• _ABOUT THIS TASK_: Look for "marital" in each line of the records, and copy the lines that have it.
[TASK INPUT]
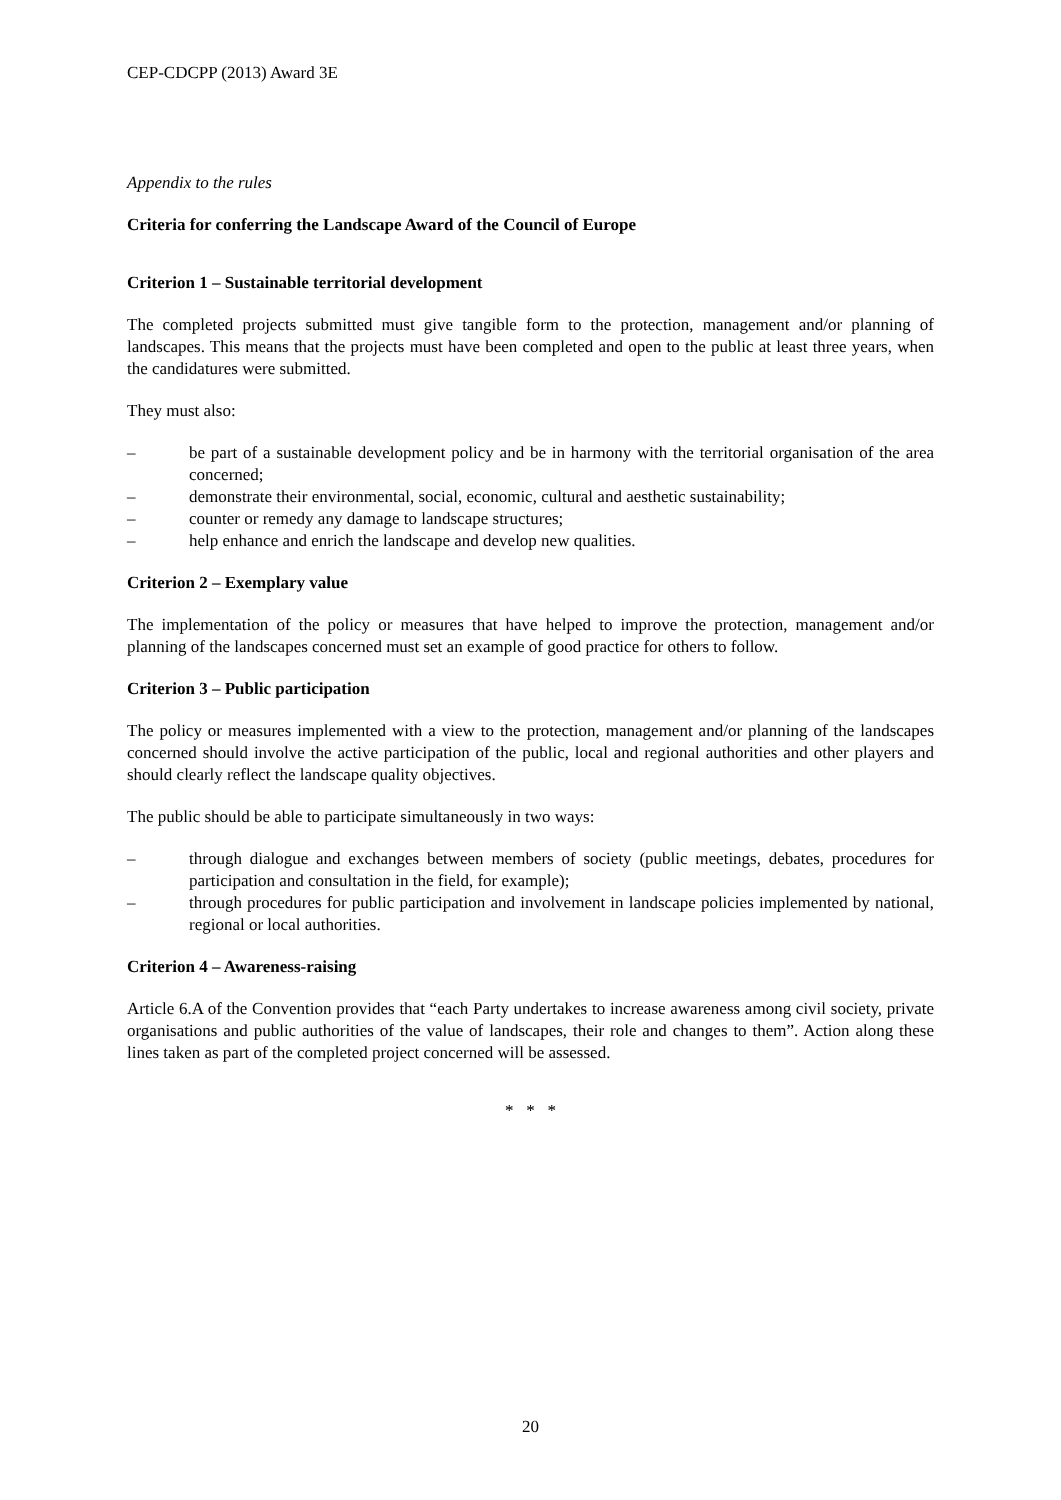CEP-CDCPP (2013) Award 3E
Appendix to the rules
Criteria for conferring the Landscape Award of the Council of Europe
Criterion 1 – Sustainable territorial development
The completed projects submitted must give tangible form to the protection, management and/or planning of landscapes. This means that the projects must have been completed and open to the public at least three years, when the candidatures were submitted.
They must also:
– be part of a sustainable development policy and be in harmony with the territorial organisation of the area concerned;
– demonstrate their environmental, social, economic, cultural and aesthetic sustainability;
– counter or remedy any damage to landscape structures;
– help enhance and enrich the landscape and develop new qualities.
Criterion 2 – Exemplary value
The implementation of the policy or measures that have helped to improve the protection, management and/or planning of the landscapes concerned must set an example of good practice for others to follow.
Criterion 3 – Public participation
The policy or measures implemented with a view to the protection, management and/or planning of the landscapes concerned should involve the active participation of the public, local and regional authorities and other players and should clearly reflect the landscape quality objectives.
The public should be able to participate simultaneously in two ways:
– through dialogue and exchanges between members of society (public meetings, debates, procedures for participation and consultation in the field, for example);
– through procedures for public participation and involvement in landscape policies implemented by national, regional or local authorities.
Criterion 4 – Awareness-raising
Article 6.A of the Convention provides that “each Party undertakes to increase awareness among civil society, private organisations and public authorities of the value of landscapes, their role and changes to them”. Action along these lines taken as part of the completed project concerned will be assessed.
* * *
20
[/TASK INPUT]
[TASK INPUT]
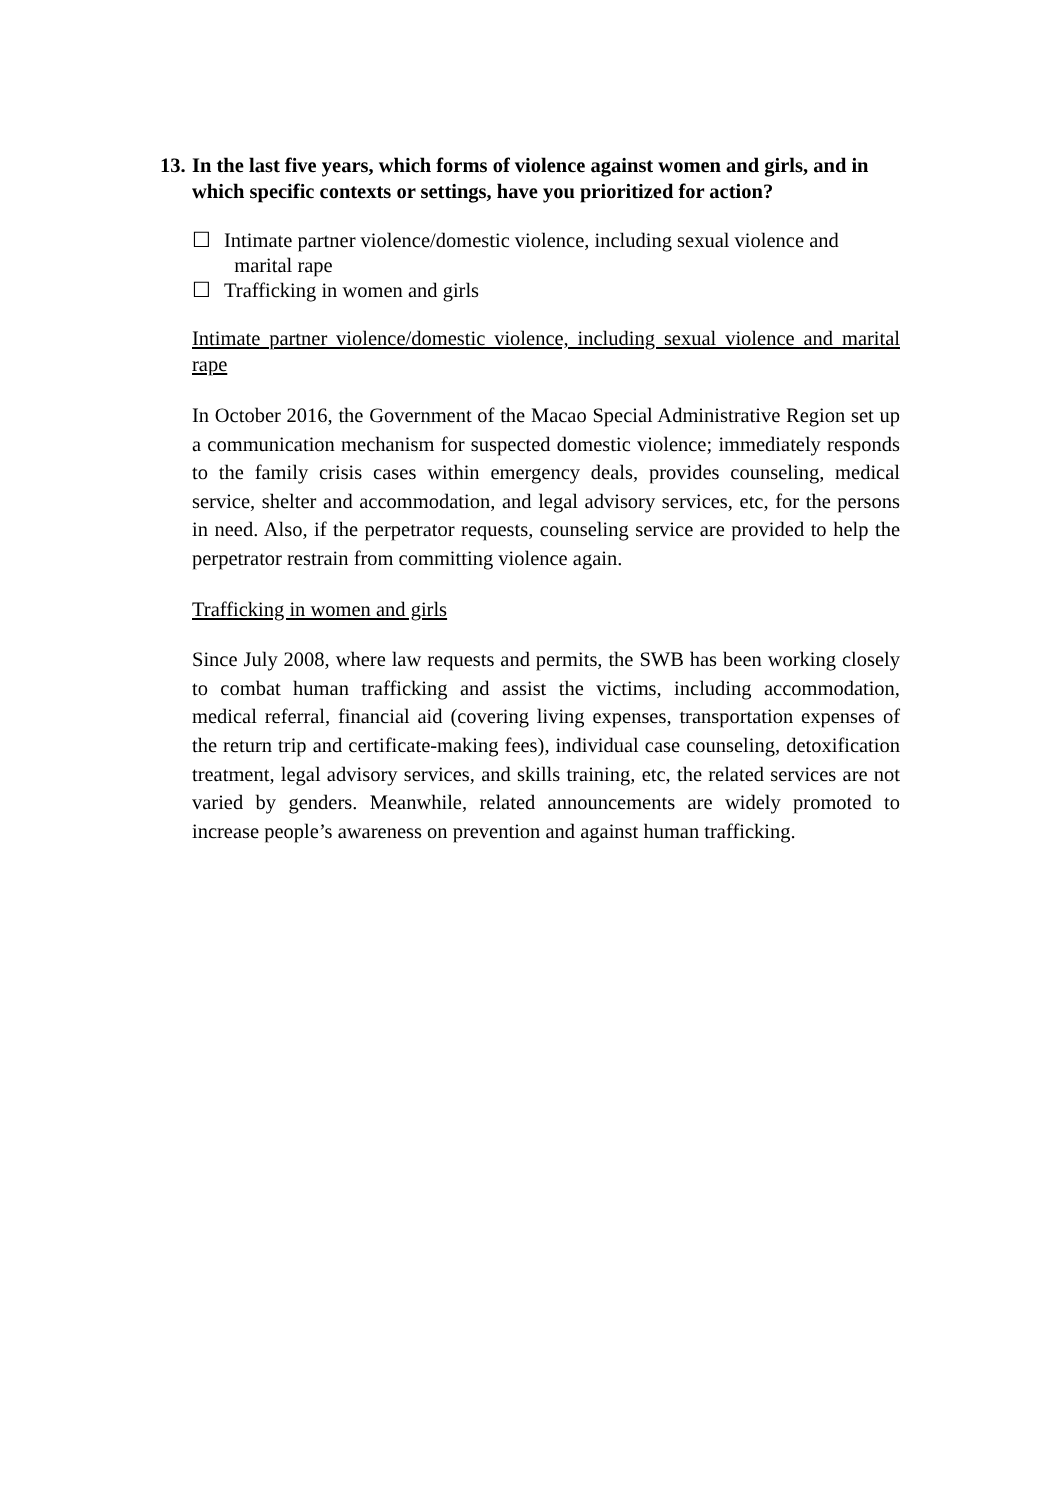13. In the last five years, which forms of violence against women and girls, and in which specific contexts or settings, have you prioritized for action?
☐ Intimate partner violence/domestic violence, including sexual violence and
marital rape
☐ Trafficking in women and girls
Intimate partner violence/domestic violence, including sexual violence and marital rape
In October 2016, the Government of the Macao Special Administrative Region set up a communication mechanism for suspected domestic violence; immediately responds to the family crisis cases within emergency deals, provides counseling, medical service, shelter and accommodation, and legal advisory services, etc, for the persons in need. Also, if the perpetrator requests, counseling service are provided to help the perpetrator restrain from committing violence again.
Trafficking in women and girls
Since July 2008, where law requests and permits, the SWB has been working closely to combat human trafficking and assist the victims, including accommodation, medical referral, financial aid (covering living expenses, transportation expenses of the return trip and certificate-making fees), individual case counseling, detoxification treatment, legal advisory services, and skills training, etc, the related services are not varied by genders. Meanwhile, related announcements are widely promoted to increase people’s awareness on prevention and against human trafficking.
[/TASK INPUT]
• _PROBLEM SOLUTION_:
marital rape
Intimate partner violence/domestic violence, including sexual violence and marital rape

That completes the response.